My second point is that the researchers measured interaction and, despite the title of their paper, not collaboration. In a previous report I explained that collaboration is when two or more people come together and produce something that they could not have created alone. A precursor to collaboration is trust and a precursor to that is social interaction. So, generally all interaction is good but there is a point when interaction becomes a distraction and, for productivity, should be reduced. A fellow workplace strategist, Sam Sahni, pointed out that the researchers reported an average of 5.8 hours of interaction per day prior to the move to open plan, which was reduced to 1.7 hours per day post-move. For most organisations, having their employees engaged in interaction for approximately 75% of their working day is not conducive to productivity – did they really only have circa 2 hours per day to complete focussed work? It could be argued that the new open plan design allowed the occupants to work with less distraction and be more productive. The increase in electronic interaction may have been because the participants learned to respect their colleagues' privacy and reduce distraction and interruption in their new environment. 
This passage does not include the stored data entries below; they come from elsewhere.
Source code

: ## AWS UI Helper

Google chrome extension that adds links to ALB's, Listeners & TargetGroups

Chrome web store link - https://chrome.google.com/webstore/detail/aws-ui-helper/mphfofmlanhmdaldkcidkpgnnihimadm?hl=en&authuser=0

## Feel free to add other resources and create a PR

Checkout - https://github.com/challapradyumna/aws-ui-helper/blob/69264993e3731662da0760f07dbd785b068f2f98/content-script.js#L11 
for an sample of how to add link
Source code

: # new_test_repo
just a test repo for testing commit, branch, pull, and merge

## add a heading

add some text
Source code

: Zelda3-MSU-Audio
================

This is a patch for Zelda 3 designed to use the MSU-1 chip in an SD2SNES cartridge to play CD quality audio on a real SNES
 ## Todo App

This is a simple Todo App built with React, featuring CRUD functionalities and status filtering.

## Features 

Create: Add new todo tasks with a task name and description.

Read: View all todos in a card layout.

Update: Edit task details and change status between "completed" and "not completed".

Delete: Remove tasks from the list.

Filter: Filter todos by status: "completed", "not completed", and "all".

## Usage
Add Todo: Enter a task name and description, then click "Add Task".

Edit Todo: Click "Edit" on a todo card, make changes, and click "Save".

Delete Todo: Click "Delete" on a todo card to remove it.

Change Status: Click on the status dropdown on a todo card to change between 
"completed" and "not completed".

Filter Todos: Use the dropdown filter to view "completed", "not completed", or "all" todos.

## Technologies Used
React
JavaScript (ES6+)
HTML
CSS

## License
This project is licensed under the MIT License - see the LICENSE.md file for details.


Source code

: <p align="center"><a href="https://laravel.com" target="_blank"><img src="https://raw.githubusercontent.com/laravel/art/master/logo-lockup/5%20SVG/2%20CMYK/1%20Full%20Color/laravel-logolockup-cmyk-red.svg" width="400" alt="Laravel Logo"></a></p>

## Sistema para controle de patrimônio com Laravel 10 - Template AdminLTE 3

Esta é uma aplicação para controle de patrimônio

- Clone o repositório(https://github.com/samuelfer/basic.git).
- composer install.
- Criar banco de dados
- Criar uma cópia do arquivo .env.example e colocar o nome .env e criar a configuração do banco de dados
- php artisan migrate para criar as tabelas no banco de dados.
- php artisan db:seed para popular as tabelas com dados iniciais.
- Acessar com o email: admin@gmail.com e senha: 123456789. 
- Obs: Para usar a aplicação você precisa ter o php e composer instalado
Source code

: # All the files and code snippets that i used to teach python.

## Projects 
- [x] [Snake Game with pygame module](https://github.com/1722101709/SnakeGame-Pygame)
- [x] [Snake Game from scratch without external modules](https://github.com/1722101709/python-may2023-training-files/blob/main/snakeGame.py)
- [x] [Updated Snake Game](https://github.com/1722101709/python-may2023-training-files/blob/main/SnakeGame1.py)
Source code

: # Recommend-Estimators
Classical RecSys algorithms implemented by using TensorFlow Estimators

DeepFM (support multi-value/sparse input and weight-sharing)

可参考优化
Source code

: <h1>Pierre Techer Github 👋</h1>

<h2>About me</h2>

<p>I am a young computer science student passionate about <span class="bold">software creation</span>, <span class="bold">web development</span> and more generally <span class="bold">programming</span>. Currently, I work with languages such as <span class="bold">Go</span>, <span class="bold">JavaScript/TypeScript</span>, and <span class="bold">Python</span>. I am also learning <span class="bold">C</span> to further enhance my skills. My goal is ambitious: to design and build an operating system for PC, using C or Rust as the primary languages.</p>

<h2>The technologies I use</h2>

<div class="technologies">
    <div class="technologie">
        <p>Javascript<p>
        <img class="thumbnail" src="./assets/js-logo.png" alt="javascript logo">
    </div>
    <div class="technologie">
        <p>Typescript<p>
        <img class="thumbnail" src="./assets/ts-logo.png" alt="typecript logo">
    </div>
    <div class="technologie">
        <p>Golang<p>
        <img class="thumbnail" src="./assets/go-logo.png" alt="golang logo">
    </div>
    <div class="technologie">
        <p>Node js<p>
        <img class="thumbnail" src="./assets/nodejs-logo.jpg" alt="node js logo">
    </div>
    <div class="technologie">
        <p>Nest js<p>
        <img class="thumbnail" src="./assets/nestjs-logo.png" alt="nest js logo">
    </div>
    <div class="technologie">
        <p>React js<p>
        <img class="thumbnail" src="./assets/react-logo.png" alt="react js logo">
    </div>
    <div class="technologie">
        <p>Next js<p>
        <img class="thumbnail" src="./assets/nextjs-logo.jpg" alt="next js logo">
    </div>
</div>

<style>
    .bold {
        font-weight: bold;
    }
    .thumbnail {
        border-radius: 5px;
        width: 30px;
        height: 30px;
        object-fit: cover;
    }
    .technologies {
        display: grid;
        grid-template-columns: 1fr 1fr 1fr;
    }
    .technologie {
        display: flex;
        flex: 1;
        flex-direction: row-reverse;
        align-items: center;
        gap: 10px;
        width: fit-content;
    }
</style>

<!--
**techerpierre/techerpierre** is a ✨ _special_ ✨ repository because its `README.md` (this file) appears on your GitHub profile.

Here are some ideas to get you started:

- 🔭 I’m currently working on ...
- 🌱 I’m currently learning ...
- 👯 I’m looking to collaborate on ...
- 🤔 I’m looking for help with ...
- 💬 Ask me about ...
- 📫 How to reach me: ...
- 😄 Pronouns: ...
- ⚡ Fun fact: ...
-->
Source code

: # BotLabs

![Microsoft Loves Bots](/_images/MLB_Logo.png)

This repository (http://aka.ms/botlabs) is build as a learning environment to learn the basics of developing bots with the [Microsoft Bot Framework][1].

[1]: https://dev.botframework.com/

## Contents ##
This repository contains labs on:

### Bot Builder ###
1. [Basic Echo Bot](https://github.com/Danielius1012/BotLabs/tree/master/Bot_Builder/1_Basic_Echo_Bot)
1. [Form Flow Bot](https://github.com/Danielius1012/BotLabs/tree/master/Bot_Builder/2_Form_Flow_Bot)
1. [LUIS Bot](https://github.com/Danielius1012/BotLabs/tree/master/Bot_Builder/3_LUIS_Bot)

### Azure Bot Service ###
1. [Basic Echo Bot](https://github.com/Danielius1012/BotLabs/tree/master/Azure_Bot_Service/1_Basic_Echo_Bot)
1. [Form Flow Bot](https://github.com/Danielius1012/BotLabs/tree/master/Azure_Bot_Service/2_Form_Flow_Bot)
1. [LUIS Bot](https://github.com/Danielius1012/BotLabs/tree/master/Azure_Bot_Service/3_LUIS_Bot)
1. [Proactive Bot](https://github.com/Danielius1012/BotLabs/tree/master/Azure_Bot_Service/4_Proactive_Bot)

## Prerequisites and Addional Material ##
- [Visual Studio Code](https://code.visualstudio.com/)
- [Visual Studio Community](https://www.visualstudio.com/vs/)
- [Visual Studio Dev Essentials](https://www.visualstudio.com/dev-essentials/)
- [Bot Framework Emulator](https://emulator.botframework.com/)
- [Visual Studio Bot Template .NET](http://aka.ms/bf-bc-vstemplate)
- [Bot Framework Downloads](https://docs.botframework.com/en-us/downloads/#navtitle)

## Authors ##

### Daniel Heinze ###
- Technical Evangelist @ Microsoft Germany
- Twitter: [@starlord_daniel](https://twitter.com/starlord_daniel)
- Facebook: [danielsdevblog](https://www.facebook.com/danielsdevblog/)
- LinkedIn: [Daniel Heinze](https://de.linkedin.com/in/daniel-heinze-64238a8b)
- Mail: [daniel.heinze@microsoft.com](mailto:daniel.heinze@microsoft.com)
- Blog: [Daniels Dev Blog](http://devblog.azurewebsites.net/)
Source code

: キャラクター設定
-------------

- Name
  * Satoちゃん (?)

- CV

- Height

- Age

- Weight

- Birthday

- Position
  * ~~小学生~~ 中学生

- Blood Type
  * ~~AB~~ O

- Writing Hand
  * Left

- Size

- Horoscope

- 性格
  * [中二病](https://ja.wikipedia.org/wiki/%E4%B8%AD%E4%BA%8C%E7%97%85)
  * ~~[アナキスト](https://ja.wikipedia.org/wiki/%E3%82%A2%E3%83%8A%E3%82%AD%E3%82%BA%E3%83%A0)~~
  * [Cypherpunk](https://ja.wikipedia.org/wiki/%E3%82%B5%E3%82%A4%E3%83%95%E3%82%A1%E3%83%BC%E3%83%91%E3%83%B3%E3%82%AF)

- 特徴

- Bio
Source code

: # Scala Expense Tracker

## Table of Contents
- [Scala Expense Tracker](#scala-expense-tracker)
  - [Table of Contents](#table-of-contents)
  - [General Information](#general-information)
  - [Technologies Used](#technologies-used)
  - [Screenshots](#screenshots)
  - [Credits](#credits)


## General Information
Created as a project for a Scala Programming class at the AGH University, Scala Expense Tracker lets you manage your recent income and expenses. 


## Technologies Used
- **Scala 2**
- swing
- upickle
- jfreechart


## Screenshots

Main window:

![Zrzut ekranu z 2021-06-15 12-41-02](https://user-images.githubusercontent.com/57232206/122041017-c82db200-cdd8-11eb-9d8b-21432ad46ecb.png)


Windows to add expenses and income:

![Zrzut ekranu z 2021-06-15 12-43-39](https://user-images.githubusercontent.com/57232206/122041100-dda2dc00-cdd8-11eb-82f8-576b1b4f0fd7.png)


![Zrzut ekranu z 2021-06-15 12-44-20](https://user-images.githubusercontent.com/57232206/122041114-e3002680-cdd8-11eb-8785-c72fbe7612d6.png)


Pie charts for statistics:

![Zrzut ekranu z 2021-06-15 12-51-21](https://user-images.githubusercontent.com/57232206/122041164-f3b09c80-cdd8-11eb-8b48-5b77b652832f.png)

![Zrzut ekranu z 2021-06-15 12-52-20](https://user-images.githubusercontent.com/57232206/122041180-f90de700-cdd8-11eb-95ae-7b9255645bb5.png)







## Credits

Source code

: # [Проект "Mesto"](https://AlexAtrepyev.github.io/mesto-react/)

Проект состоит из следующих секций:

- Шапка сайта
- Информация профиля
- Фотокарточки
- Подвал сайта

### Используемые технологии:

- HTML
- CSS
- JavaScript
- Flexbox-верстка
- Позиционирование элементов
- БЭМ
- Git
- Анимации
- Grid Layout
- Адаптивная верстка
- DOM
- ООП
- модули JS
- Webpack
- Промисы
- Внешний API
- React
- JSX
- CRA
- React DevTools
Another fellow workplace strategist, Andrew Mawson, pointed out the that environments studied were not fully described – no plans or images were provided. We know that in one study the organisation “decided to use the latest open office workstation products to completely transform the wall-bounded workspaces in its headquarters so that one entire floor was open, transparent and boundaryless” and in the second they moved to “assigned seats in an open office design, with large rooms of desks and monitors and no dividers between people’s desks.” I shared early workessence’s taxonomy of open plan design solutions, and I also explained how there is good and poor open plan design. It is not clear from the HBR paper whether the occupants were moved to well- or poorly-designed space. That there were no desk dividers and large boundaryless areas, perhaps with no shared facilities to help break up the space, indicates a poorly designed space. There is also no mention of the design and transition process, for example was there a change management programme to help prepare the staff for their new working environment. 

Previous research has indeed shown that it is more difficult to provide privacy and control over noise and temperature in open plan environments, but survey data such as the Leesman Index and case studies also show clear positive benefits. In particular, agile working environments, where the staff have more empowerment over where and when they work, are more successful. Personally, I can’t see the benefit of providing a building in which the workforce are placed in rows of isolated boxes – you may as well send them home. Let’s monitor all working environments (more POE please) and take up the challenge of improving them, moving from poor open plan to better Innovative Working Environments. 

* The concept of the open plan offices has been around since the turn of the 20th Century, and Frank Lloyd Wright’s Johnson Wax Headquarters is a fine example of early open plan design. But the uptake was more prevalent in the 1950s-60s with the development of the landscaped office or Bürolandschaft.